A few perks of migrating this way will be automated scaling, simplified development and support, and resource optimisation.
4. Protect your data
For security reasons, specific industries can’t fully consider cloud migration: for example, banking and finance, the public sector, insurance, and healthcare. However, many highly regulated organisations, including government agencies, that work with different types of sensitive data have found a way to host their systems on the cloud.
They are opting for a hybrid model where they only have to store segments of their data in the cloud, thereby safeguarding themselves from attacks by maintaining strict user access limits and utilising robust government firewalls.
Even if you have multiple security concerns, moving to the cloud is still a possibility if you and your chosen cloud provider can share the following responsibilities:
Your responsibilities | Cloud provider’s responsibilities |
Choose your cloud provider based on their security acknowledgments. | Analyse security risks and scan your architecture for loopholes. |
Create an effective SLA that covers provider-client relationships, third parties, and cloud brokers. | Create a case-specific threat management plan with a clear incident resolution roadmap. |
Choose hybrid models where you can keep your mission-critical solutions secured on the premises. | Counteract security risks with virtual machines that are separate from the corporate network. |
Maintain a flexible security model that keeps evolving in response to threats. |
5. Choose open source
Many businesses referring to external software development services and looking to adopt the cloud fear the so-called vendor lock-in, that is, being unable to leave the cloud or change their provider after committing to one. Also among the most significant concerns are the interoperability and portability of applications when switching vendors and the fear of paying even more to change the infrastructure.
To address lock-in concerns, you should discover what exactly is behind the provider’s brand name by researching their documentation or asking an expert. For example, here are some services from the AWS stack that are open-source or interoperable:
- AWS ElastiCache: a caching service using either Redis or Memcached on the backend
- Amazon Aurora: a database service that is compatible with MySQL
- Amazon Redshift: a data warehouse service initially built on top of PostgreSQL that is still compatible with most SQL features
You can also choose cloud services that utilise either standard or open protocols, allowing you to switch providers when necessary. In addition, open protocols make room for equipment interoperability without using proprietary gateways or interfaces.

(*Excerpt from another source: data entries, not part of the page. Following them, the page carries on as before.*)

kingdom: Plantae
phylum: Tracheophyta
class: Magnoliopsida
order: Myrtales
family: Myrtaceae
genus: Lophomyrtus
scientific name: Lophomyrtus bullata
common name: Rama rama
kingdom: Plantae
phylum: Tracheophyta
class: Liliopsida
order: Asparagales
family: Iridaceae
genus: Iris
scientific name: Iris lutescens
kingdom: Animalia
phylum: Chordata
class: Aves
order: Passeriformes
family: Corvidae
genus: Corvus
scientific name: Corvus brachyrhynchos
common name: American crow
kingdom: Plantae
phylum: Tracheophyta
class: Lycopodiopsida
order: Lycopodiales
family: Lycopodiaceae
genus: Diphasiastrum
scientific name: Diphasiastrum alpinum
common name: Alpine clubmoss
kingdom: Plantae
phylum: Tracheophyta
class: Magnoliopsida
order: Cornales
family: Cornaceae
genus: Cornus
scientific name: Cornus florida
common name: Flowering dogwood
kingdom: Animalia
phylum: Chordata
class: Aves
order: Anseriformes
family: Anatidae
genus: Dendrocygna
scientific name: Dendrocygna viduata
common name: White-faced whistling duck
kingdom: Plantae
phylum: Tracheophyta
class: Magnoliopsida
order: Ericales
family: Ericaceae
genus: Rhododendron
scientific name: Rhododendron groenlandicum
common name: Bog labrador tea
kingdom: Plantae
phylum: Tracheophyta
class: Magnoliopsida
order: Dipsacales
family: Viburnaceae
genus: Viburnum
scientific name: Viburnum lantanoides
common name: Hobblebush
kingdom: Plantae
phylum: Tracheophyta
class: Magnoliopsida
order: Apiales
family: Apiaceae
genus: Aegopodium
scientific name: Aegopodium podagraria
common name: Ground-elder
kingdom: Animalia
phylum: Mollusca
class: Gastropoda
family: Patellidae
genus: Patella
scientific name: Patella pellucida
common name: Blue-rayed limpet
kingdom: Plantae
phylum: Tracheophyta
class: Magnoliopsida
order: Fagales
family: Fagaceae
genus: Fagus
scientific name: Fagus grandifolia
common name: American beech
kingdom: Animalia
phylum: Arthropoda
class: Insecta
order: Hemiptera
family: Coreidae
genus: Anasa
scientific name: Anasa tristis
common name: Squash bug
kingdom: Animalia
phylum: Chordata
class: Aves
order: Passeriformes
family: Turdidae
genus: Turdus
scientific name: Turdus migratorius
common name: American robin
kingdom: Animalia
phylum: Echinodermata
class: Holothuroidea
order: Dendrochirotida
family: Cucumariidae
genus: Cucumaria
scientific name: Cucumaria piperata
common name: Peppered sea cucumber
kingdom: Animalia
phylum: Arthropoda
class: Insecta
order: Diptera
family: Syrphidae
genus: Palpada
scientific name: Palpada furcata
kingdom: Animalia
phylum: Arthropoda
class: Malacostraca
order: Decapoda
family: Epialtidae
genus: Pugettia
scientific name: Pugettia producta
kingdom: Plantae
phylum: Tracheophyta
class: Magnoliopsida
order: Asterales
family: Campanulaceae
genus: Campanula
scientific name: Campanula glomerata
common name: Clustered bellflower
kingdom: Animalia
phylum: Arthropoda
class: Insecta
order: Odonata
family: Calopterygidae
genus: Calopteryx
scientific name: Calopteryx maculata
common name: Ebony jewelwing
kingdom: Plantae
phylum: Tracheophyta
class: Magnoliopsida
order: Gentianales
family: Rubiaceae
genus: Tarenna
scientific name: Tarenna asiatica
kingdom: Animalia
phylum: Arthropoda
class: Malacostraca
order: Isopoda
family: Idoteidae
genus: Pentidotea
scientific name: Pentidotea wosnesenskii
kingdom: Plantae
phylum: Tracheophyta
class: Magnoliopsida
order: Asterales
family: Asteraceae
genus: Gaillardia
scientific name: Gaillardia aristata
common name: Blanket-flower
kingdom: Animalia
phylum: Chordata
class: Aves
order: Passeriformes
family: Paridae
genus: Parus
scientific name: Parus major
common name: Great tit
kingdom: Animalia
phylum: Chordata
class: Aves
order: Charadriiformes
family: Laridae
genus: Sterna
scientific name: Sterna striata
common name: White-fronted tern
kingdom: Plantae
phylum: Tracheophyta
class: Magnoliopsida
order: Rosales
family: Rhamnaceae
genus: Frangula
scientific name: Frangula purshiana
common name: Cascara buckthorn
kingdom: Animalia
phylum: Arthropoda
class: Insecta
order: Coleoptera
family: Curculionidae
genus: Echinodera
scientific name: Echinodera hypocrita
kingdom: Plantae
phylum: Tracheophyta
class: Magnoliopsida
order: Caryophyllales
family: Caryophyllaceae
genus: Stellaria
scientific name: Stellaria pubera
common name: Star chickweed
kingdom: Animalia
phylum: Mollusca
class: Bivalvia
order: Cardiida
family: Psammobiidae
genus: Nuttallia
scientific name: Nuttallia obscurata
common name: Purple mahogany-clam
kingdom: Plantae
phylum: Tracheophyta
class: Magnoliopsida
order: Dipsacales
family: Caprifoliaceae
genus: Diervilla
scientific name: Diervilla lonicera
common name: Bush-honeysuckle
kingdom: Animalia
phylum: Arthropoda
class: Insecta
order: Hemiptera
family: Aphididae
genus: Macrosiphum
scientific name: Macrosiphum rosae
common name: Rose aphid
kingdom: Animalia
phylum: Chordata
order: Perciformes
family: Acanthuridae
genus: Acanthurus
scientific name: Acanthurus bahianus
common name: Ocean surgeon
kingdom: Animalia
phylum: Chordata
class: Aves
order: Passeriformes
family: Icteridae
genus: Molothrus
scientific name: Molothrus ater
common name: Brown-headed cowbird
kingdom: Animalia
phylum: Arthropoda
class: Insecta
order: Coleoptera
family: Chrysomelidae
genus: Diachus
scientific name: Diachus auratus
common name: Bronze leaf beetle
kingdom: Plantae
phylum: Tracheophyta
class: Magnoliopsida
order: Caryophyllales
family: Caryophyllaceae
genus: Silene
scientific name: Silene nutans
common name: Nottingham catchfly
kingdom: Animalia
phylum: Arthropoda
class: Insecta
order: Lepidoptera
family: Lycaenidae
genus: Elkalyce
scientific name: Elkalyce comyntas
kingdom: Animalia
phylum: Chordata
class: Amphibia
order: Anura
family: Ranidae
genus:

Now, if cloud services offer their own proprietary protocols alongside open protocols, then the advice is always to opt for the latter. For example, Azure Service Bus provides its own API as well as a supporting AMQP — an open messaging protocol. By choosing an open standard, you get to remain flexible. This means you can switch your provider or even deploy your own service instance that supports the same protocol without making any significant changes in client components.
Conclusion
Cloud migration is a complex, multi-level process that requires a solid amount of planning. This guide outlined the critical cloud migration steps that can help you minimise your infrastructure costs, avoid vendor lock-in, and address the common fears that come with cloud adoption.
Liza Dzhezhora is a Healthcare IT Analyst at Itransition, a custom software development company headquartered in Denver, CO. She looks into the ways IT technologies can streamline healthcare processes and explores how medical IoT, AI, robotics, and healthcare analytics help solve industry challenges.